The core phenotype of anorexia nervosa (AN) comprises the age and stage dependent intertwining of both its primary and secondary (i.e., starvation induced) somatic and mental symptoms. Hypoleptinemia acts as a key trigger for the adaptation to starvation by affecting diverse brain regions including the reward system and by induction of alterations of the hypothalamus-pituitary-"target-organ" axes, e.g., resulting in amenorrhea as a characteristic symptom of AN. Particularly, the rat model (ABA) convincingly demonstrates the pivotal role of hypoleptinemia in the development of starvation-induced hyperactivity. STAT3 signaling in dopaminergic neurons in the ventral tegmental area (VTA) plays a crucial role in the transmission of the leptin signal in ABA. In patients with AN, an inverted U-shaped relationship has been observed between their serum leptin levels and physical activity. Albeit obese and therewith of a very different phenotype, humans diagnosed with rare congenital leptin deficiency have starvation like symptoms including hypothalamic amenorrhea in females. Over the past 20 years, such patients have been successfully treated with recombinant human (rh) leptin (metreleptin) within a compassionate use program. The extreme hunger of these patients subsides within hours upon initiation of treatment; substantial weight loss and menarche in females ensue after medium term treatment. In contrast, metreleptin had little effect in patients with multifactorial obesity. Small clinical trials have been conducted for hypothalamic amenorrhea and to increase bone mineral density, in which metreleptin proved beneficial. Up to now, metreleptin has not yet been used to treat patients with AN. Metreleptin has been approved by the FDA under strict regulations solely for the treatment of generalized lipodystrophy. The recent approval by the EMA may offer, for the first time, the possibility to treat extremely hyperactive patients with AN off-label. Furthermore, a potential dissection of hypoleptinemia-induced AN symptoms from the primary cognitions and behaviors of these patients could ensue. Accordingly, the aim of this article is to review the current state of the art of leptin in relation to AN to provide the theoretical basis for the initiation of clinical trials for treatment of this eating disorder.
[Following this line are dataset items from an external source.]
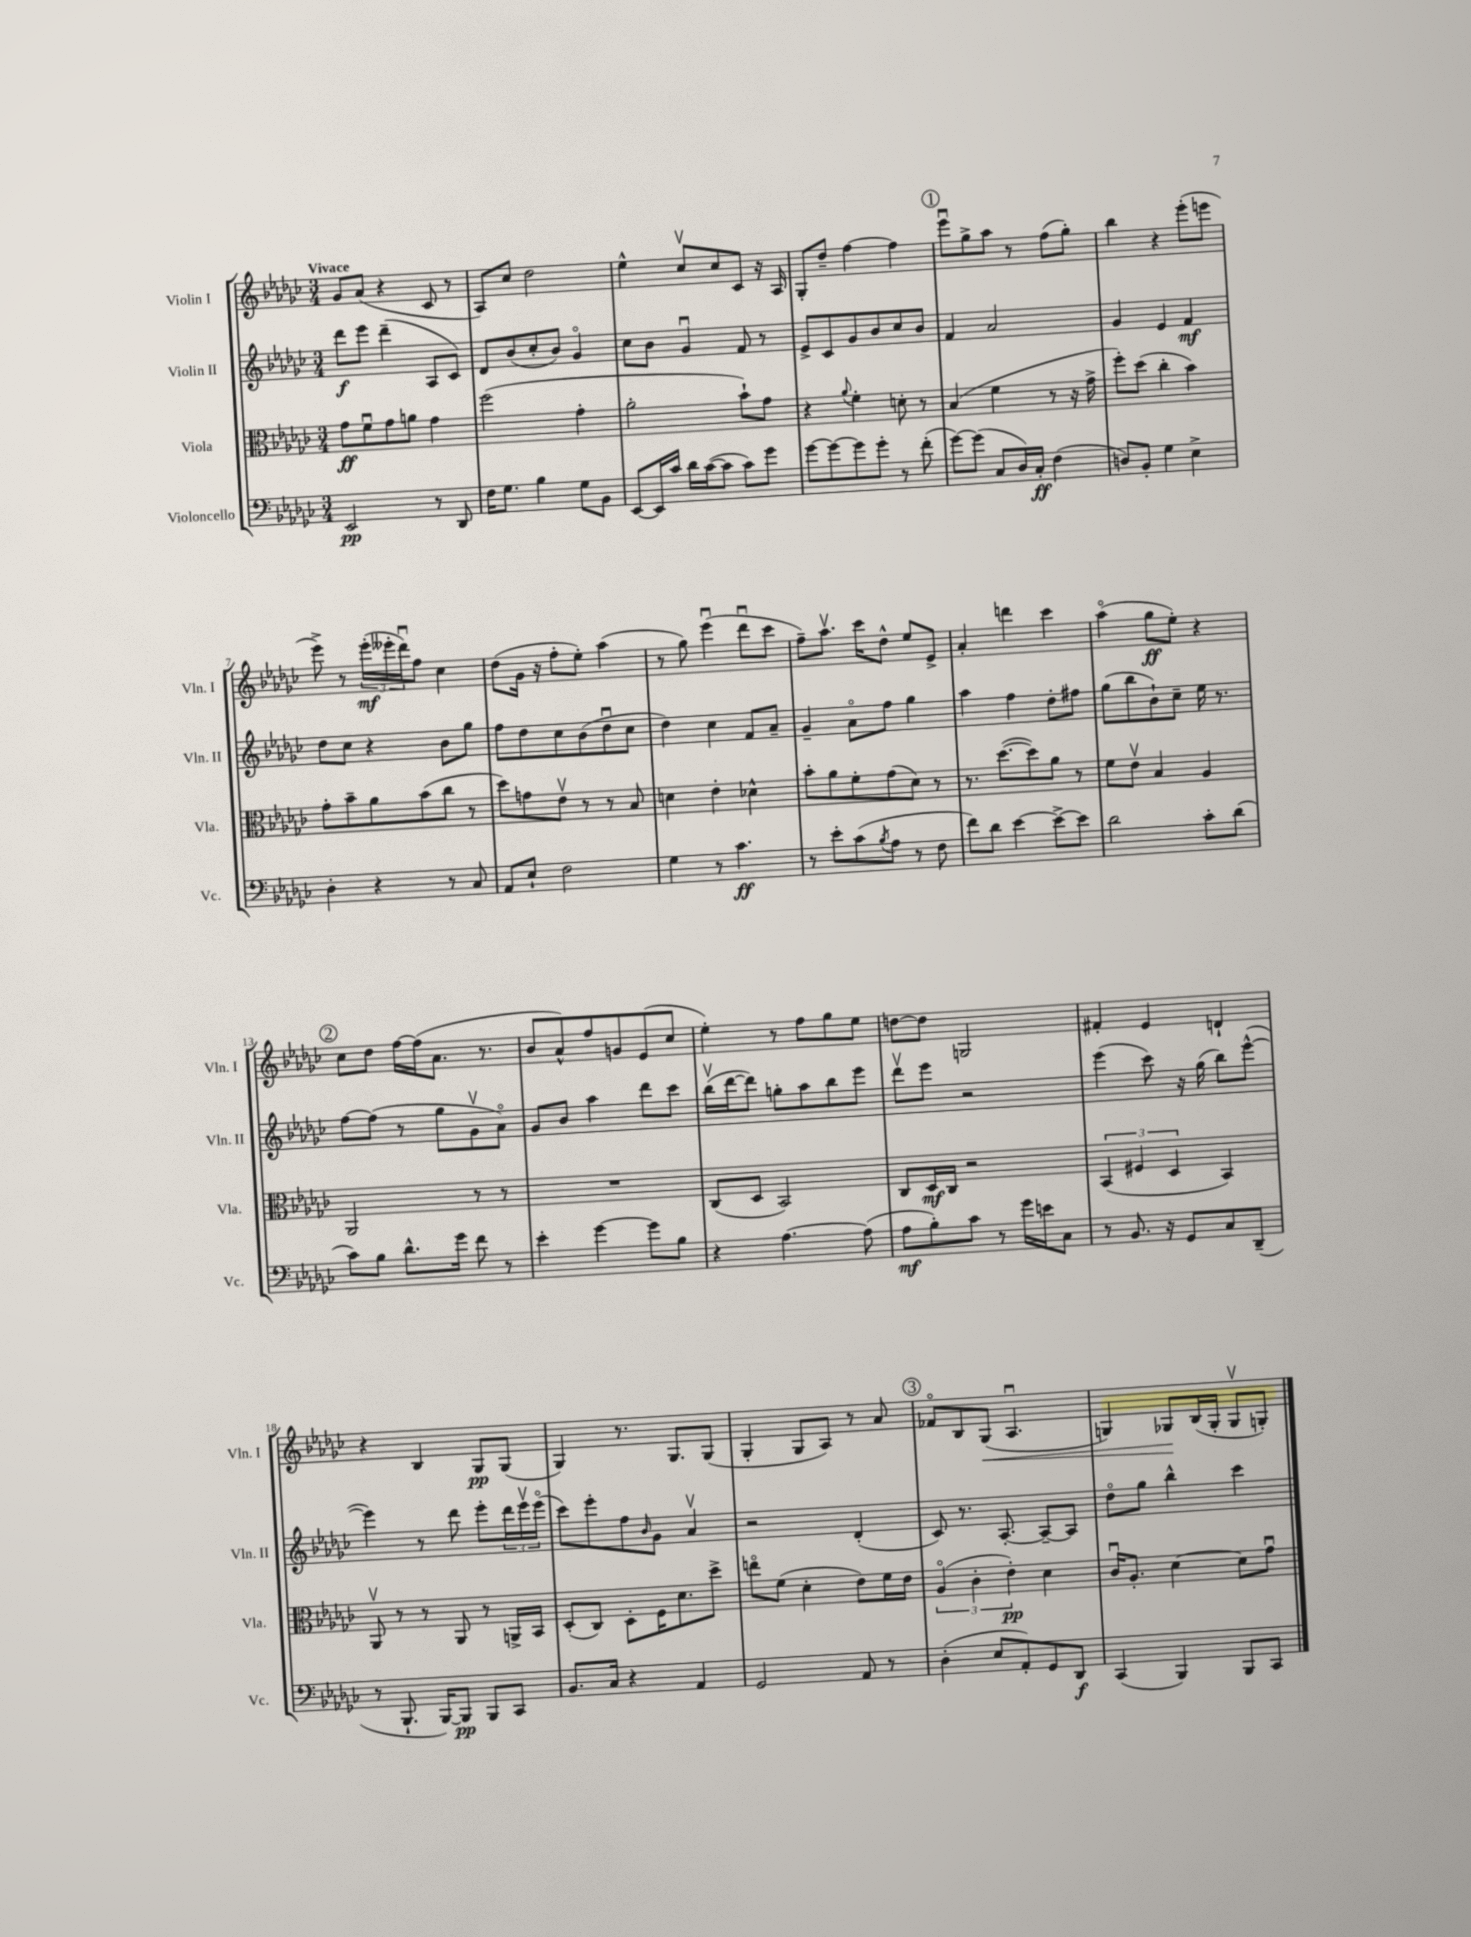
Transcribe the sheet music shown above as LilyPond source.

<<
\new StaffGroup <<
\new Staff = "s0" \with { instrumentName = "Violin I" shortInstrumentName = "Vln. I" } {
    \clef treble \key ges \major \numericTimeSignature \time 3/4 \tempo "Vivace"
    ges'8 aes'8( r4 ces'8 r8 |
    aes8) ces''8 des''2 |
    ees''4-^ ces''8\upbow ces''8 ces'8 r16 aes16 |
    ges8-. des''8-- f''4~ f''4 |
    \mark \markup { \circle "1" } ees'''8\downbow ges''8-> aes''8 r8 f''8( ges''8-.) |
    bes''4 r4 ees'''8-.( e'''8 |
    ees'''8->) r8 \tuplet 3/2 { ees'''16-.\mf( eeses'''16-. des'''16\downbow) } f''8 ces''4 |
    des''8( ges'16 r16 f''8-. ees''8-.) aes''4( |
    r8 ges''8) ees'''4\downbow( des'''8\downbow ces'''8 |
    f''8--) aes''8.\upbow ces'''16 des''8-^ ees''8 ees'8-> |
    aes'4-. d'''4 ces'''4 |
    aes''4\flageolet( ges''8\ff ees''8-.) r4 |
    \mark \markup { \circle "2" } ces''8 des''8 f''16~ f''16( aes'8. r8. |
    bes'8 aes'8-^) f''8 g'8 ees'8( ces''8 |
    ees''4-.) r8 f''8 ges''8 ees''8 |
    d''8~ d''8 g2 |
    fis'4-. ees'4 d'4-! |
    r4 bes4 ges8\pp ges8( |
    ges4) r8. ges8. ges8( |
    ges4-. ges8 aes8) r8 aes'8 |
    \mark \markup { \circle "3" } fes'8\flageolet bes8 ges8\<( aes4.\downbow |
    g4) ges8\! bes16( ges16-. ges8\upbow g8-.) \bar "|." |
}
\new Staff = "s1" \with { instrumentName = "Violin II" shortInstrumentName = "Vln. II" } {
    \clef treble \key ges \major \numericTimeSignature \time 3/4
    des'''8\f ees'''8 des'''4--( aes8 ces'8) |
    des'8 bes'8( ces''8-. bes'8) ges'4\flageolet |
    ces''8 bes'8 ges'4\downbow f'8 r8 |
    ees'8-> ces'8 ges'8 bes'8 ces''8 bes'8 |
    \mark \markup { \circle "1" } f'4 aes'2 |
    ges'4 ees'4 f'4\mf |
    des''8 ces''8 r4 bes'8 ges''8 |
    f''8 des''8 ces''8 bes'8( des''8\downbow ces''8 |
    des''4) ces''4 f'8 aes'8-- |
    ges'4-- aes'8\flageolet f''8 ges''4 |
    aes''4 f''4 des''8-. fis''8 |
    ges''8( bes''8 bes'8-!) ces''8-- ees''16 r8. |
    \mark \markup { \circle "2" } f''8~ f''8( r8 ges''8 ges'8\upbow aes'8\flageolet) |
    ges'8 bes'8 aes''4 des'''8 ces'''8 |
    bes''16\upbow( des'''16~ des'''8) g''8-. aes''8 bes''8 ees'''8 |
    des'''8\upbow ees'''8 r2 |
    ees'''4( ces'''8) r16 ges''16( bes''8) ees'''8~-^( |
    ees'''4) r8 des'''8 ees'''8-. \tuplet 3/2 { des'''16 ees'''16\upbow ees'''16\flageolet( } |
    ces'''8) ees'''8-. f''8 \grace { bes'16 } ges'8 aes'4\upbow |
    r2 des'4-.( |
    \mark \markup { \circle "3" } ces'8) r8. aes8.~-. aes8~-- aes8 |
    des''8\flageolet ges''8 bes''4-^ ces'''4 \bar "|." |
}
\new Staff = "s2" \with { instrumentName = "Viola" shortInstrumentName = "Vla." } {
    \clef alto \key ges \major \numericTimeSignature \time 3/4
    ges'8\ff f'8\downbow ges'8 a'8 ges'4 |
    f''2( ges'4-. |
    aes'2-. bes'8-!) ges'8 |
    r4 \appoggiatura { aes'8 } f'4-. d'8-. r8 |
    \mark \markup { \circle "1" } bes4( f'4 r8 r16 ges'16-> |
    f''8-.) des''8( ces''4-. bes'4) |
    ges'8-. bes'8-- aes'8 bes'8( ces''8 r8 |
    des''8) g'8 ees'8\upbow r8 r8 bes8 |
    d'4 ees'4-. des'4-^ |
    bes'8-. aes'8 f'8-. ges'8( des'8) r8 |
    r8. des''8.~( des''8) aes'8 r8 |
    f'8 ees'8\upbow bes4 aes4 |
    \mark \markup { \circle "2" } aes,2 r8 r8 |
    R2. |
    ces8( des8 bes,2) |
    ces8 des16\mf ces16 r2 |
    \tuplet 3/2 { bes,4( fis4 des4 } bes,4) |
    aes,8\upbow r8 r8 aes,8 r8 a,16-> bes,16 |
    des8-.( ces8) des8-. f16 des'8. des''8-> |
    e''8\flageolet f'8( des'4-. ees'8) f'16 ees'16 |
    \mark \markup { \circle "3" } \tuplet 3/2 { aes4\flageolet( ces'4-. ees'4-.\pp) } des'4 |
    ces'16\downbow aes8.-. des'4~ des'8 ges'8\downbow \bar "|." |
}
\new Staff = "s3" \with { instrumentName = "Violoncello" shortInstrumentName = "Vc." } {
    \clef bass \key ges \major \numericTimeSignature \time 3/4
    ees,2\pp r8 des,8 |
    f16 ges8. bes4 ges8 bes,8 |
    ees,8~ ees,16 ces'16 des'16 ces'16~( ces'8 ces'8) ges'8 |
    ges'8~ ges'8~ ges'8 ges'8-. r8 f'8-.( |
    \mark \markup { \circle "1" } ges'8~) ges'8( ces8 des16) ces16-.\ff f4( |
    d8) bes,8-. ges4 ees4-> |
    des4-. r4 r8 ces8 |
    aes,8 ees8-! f2 |
    ges4 r8 ces'4.\ff |
    r8 ees'8-. ces'8( \acciaccatura { bes8 } aes8 r8 f8 |
    f'8) des'8 ees'4~ ees'8~-> ees'8 |
    des'2 ces'8-. des'8( |
    \mark \markup { \circle "2" } ces'8) bes8 des'8.-^ ges'16 f'8 r8 |
    ees'4-. ges'4~ ges'8 bes8 |
    r4 aes4.~ aes8( |
    aes8\mf bes8-.) ces'8 r8 ges'16 e'16 ces8 |
    r8 bes,8. r16 ges,8 ces8 des,8--( |
    r8 bes,,8.-! bes,,16~) bes,,8\pp bes,,8 ces,8 |
    bes,8. ces16 r4 aes,4 |
    ges,2 aes,8 r8 |
    \mark \markup { \circle "3" } des4-.( ees8 aes,8-.) ges,8 des,8\f |
    ces,4( bes,,4) bes,,8 ces,8 \bar "|." |
}
>>
>>
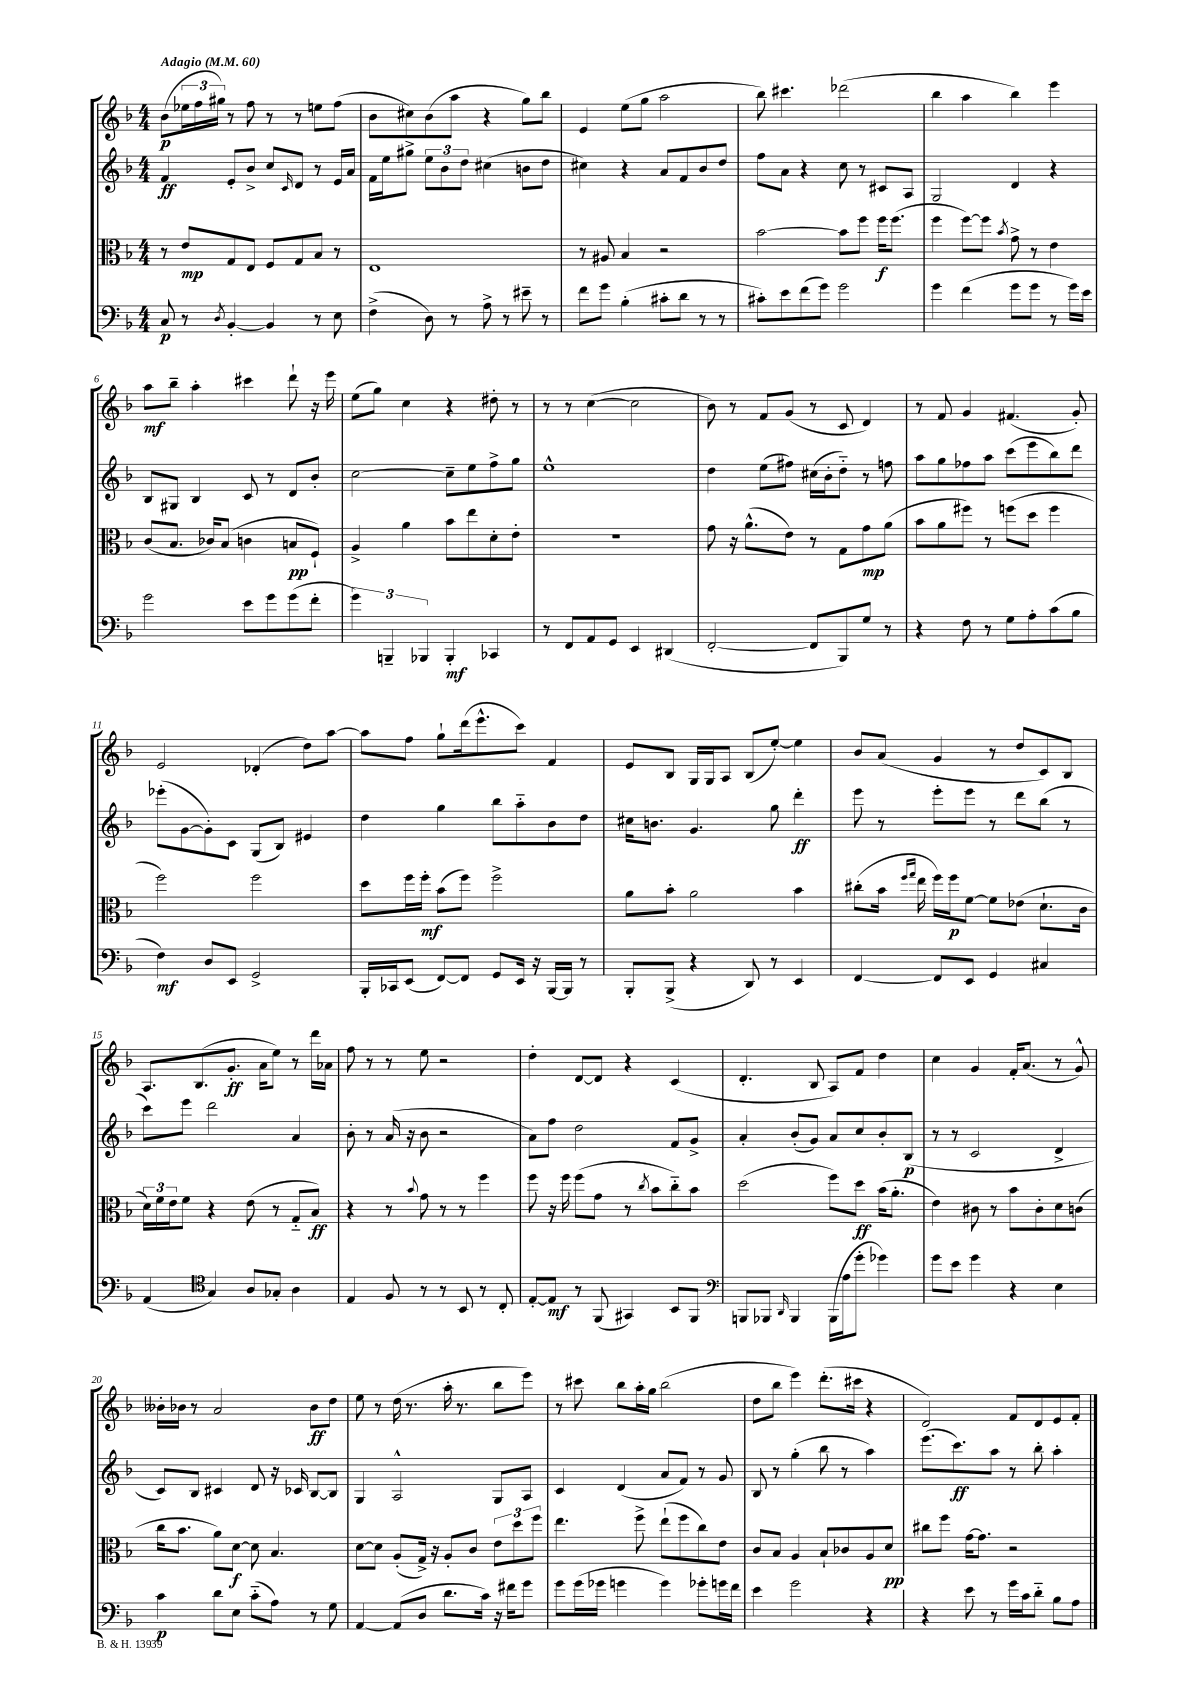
<<
\new StaffGroup <<
\new Staff = "s0" {
    \clef treble \key f \major \numericTimeSignature \time 4/4 \tempo "Adagio" 4 = 60
    bes'8\p( \tuplet 3/2 { ees''16 f''16 gis''16) } r8 f''8 r8 r8 e''8 f''8( |
    bes'8 cis''8) bes'8( a''8 r4 g''8) bes''8 |
    e'4 e''8( g''8 a''2 |
    bes''8) cis'''4. des'''2( |
    bes''4 a''4 bes''4) e'''4 |
    a''8\mf bes''8-- a''4-. cis'''4 d'''8-! r16 e'''16 |
    e''8( g''8) c''4 r4 dis''8-. r8 |
    r8 r8 c''4~( c''2 |
    bes'8) r8 f'8 g'8( r8 c'8 d'4) |
    r8 f'8 g'4 fis'4.( g'8-.) |
    e'2 des'4-.( d''8) a''8~ |
    a''8 f''8 g''8-! d'''16( e'''8.-^ c'''8) f'4 |
    e'8 bes8 g16 g16 a8 bes8( e''8~-.) e''4 |
    bes'8 a'8( g'4 r8 d''8 c'8) bes8 |
    a8. bes8.( g'8.-.\ff a'16 e''8) r8 d'''16 aes'16 |
    f''8 r8 r8 e''8 r2 |
    d''4-. d'8~ d'8 r4 c'4( |
    d'4.-. bes8 a8) f'8 d''4 |
    c''4 g'4 f'16-. a'8.( r8 g'8-^) |
    beses'16-. bes'16 r8 a'2 bes'8\ff d''8 |
    e''8 r8 d''16( r8. a''16-. r8. bes''8 e'''8) |
    r8 cis'''8 bes''8 a''16-. g''16 bes''2( |
    d''8 bes''8 e'''4) d'''8.-.( cis'''16 r4 |
    d'2) f'8 d'8 e'8 f'8-. \bar "|." |
}
\new Staff = "s1" {
    \clef treble \key f \major \numericTimeSignature \time 4/4
    f'4\ff e'8-. bes'8-> c''8 \grace { c'16 } d'8 r8 e'16 a'16 |
    f'16 e''16 gis''8-> \tuplet 3/2 { e''8 bes'8 d''8 } cis''4( b'8 d''8 |
    cis''4) r4 a'8 f'8 bes'8 d''8 |
    f''8 a'8 r4 c''8 r8 cis'8 a8 |
    g2 d'4 r4 |
    bes8 gis8 bes4 c'8 r8 d'8 bes'8-. |
    c''2~ c''8-- e''8 f''8-> g''8 |
    e''1-^ |
    d''4 e''8( fis''8) cis''16( bes'16-. d''8-_) r8 f''8 |
    a''8 g''8 fes''8 a''8 c'''8( e'''8 bes''8) d'''8 |
    ees'''8-.( g'8~ g'8-.) c'8 g8( bes8) eis'4 |
    d''4 g''4 bes''8 a''8-_ bes'8 d''8 |
    cis''16 b'8. g'4. g''8 d'''4-.\ff |
    e'''8 r8 e'''8-. e'''8 r8 d'''8 bes''8( r8 |
    c'''8) e'''8 d'''2 a'4 |
    bes'8-. r8 a'16( r16 bes'8 r2 |
    a'8) f''8 d''2 f'8 g'8-> |
    a'4-. bes'8-.( g'8) a'8 c''8 bes'8-. bes8\p( |
    r8 r8 c'2 d'4-> |
    c'8) bes8 cis'4 d'8 r16 ces'16 bes8~ bes8 |
    g4 a2-^ g8 a8 |
    c'4 d'4( a'8 f'8) r8 g'8 |
    bes8 r8 g''4-.( bes''8 r8 a''4) |
    e'''8.( c'''8.\ff) a''8 r8 bes''8-. a''4-. \bar "|." |
}
\new Staff = "s2" {
    \clef alto \key f \major \numericTimeSignature \time 4/4
    r8 e'8\mp g8 e8 f8 g8 bes8 r8 |
    e1 |
    r8 ais8 bes4 r2 |
    bes'2~ bes'8 f''8 f''16\f f''8.( |
    f''4 f''8~) f''8 \acciaccatura { bes'8 } g'8-> r8 e'4 |
    c'8( bes8. ces'16) bes8( c'4 b8\pp f8-!) |
    a4-> a'4 bes'8 e''8 d'8-. e'8-. |
    R1 |
    g'8 r16 a'8.-^( e'8) r8 g8 g'8\mp a'8( |
    bes'8 a'8 fis''8) r8 f''8( d''8 f''4 |
    f''2) f''2 |
    d''8 f''16 f''16-.\mf bes'8( f''8) f''2-> |
    a'8 bes'8-. a'2 bes'4 |
    cis''8-.( bes'16 \grace { f''16 g''16 } e''16 f''16) f''16\p f'8~ f'8 ees'8( d'8.-! c'16 |
    \tuplet 3/2 { d'16) f'16 e'16 } f'8 r4 e'8( r8 g8-_ bes8\ff) |
    r4 r8 \appoggiatura { bes'8 } g'8 r8 r8 f''4 |
    f''8 r16 f''16 f''8( g'8 r8 \acciaccatura { c''8 } bes'8 c''8-_) bes'8 |
    d''2( f''8) d''8\ff bes'16( a'8.-. |
    e'4) cis'8 r8 bes'8 cis'8-. d'8 c'8( |
    c''16 bes'8. a'8) d'8~\f d'8 bes4. |
    d'8~ d'8 a8-.( g16->) r16 a8-. c'8 \tuplet 3/2 { e'8 d''8 f''8 } |
    e''4. f''8-> e''8-!( f''8 c''8) e'8 |
    c'8 bes8 a4 bes8-! ces'8 a8 d'8\pp |
    cis''8 f''8 g'16~ g'8. r2 \bar "|." |
}
\new Staff = "s3" {
    \clef bass \key f \major \numericTimeSignature \time 4/4
    c8\p r8 \acciaccatura { d8 } bes,4~-. bes,4 r8 e8 |
    f4->( d8) r8 a8-> r8 eis'8-- r8 |
    f'8 g'8 bes4-.( cis'8-. d'8 r8 r8 |
    cis'8-.) e'8 f'8( g'8) g'2 |
    g'4 f'4( g'8 g'8 r8 g'16) e'16 |
    g'2 e'8 g'8 g'8( f'8-. |
    \tuplet 3/2 { g'4) b,,4-- bes,,4 } bes,,4-.\mf ces,4 |
    r8 f,8 a,8 g,8 e,4 dis,4( |
    f,2~-. f,8 bes,,8) g8 r8 |
    r4 f8 r8 g8 a8-. c'8( bes8 |
    f4\mf) d8 e,8 g,2-> |
    bes,,16-. ces,16 e,8( f,8~) f,8 g,8 e,16 r16 bes,,16~ bes,,16 r8 |
    bes,,8-. bes,,8->( r4 d,8) r8 e,4 |
    f,4~ f,8 e,8 g,4 cis4 |
    a,4( \clef tenor g4) a8 ges8-. a4 |
    e4 f8 r8 r8 bes,8 r8 c8-. |
    e8~-. e8\mf r8 f,8( gis,4) bes,8 f,8 |
    \clef bass b,,8 bes,,8 \grace { d,16 } bes,,4 bes,,16( a16 g'8-. ges'4) |
    g'8 e'8 g'4 r4 e4 |
    c'4\p d'8 e8 c'8-_( a8) r8 g8 |
    a,4~ a,8( d8 d'8. c'16) r16 fis'16 g'8 |
    g'8 g'16( ges'16 g'4 g'4) ges'8-. g'16 f'16 |
    e'4 g'2 r4 |
    r4 e'8 r8 g'16 c'16 d'8-_ bes8 a8 \bar "|." |
}
>>
>>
神经性厌食症(AN)的核心表型包括其原发性和继发性(即饥饿诱导的)躯体和精神症状在年龄和阶段上相互交织。低瘦素血症通过影响包括奖赏系统在内的不同脑区以及诱导下丘脑 - 垂体 - “靶器官”轴的改变,成为适应饥饿的关键触发因素,例如导致闭经成为AN的特征性症状。特别是,大鼠模型(ABA)令人信服地证明了低瘦素血症在饥饿诱导的多动发展中的关键作用。腹侧被盖区(VTA)多巴胺能神经元中的STAT3信号传导在ABA中瘦素信号的传递中起关键作用。在AN患者中,血清瘦素水平与身体活动之间观察到倒U形关系。尽管肥胖且具有截然不同的表型,但被诊断患有罕见先天性瘦素缺乏症的人类具有类似饥饿的症状,包括女性下丘脑性闭经。在过去20年中,此类患者在同情用药计划中已成功接受重组人(rh)瘦素(美曲普明)治疗。这些患者在开始治疗后数小时内极度饥饿感就会消退;中期治疗后女性会出现显著体重减轻和月经初潮。相比之下,美曲普明对多因素肥胖患者几乎没有效果。针对下丘脑性闭经和增加骨矿物质密度进行了小型临床试验,结果证明美曲普明有益。到目前为止,美曲普明尚未用于治疗AN患者。美曲普明已在严格监管下获得美国食品药品监督管理局(FDA)批准,仅用于治疗全身性脂肪营养不良。欧洲药品管理局(EMA)最近的批准可能首次为非标签治疗极度多动的AN患者提供了可能性。此外,可能会将低瘦素血症诱导的AN症状与这些患者的原发性认知和行为区分开来。因此,本文的目的是回顾瘦素与AN相关的当前技术水平,为启动治疗这种饮食失调症的临床试验提供理论依据。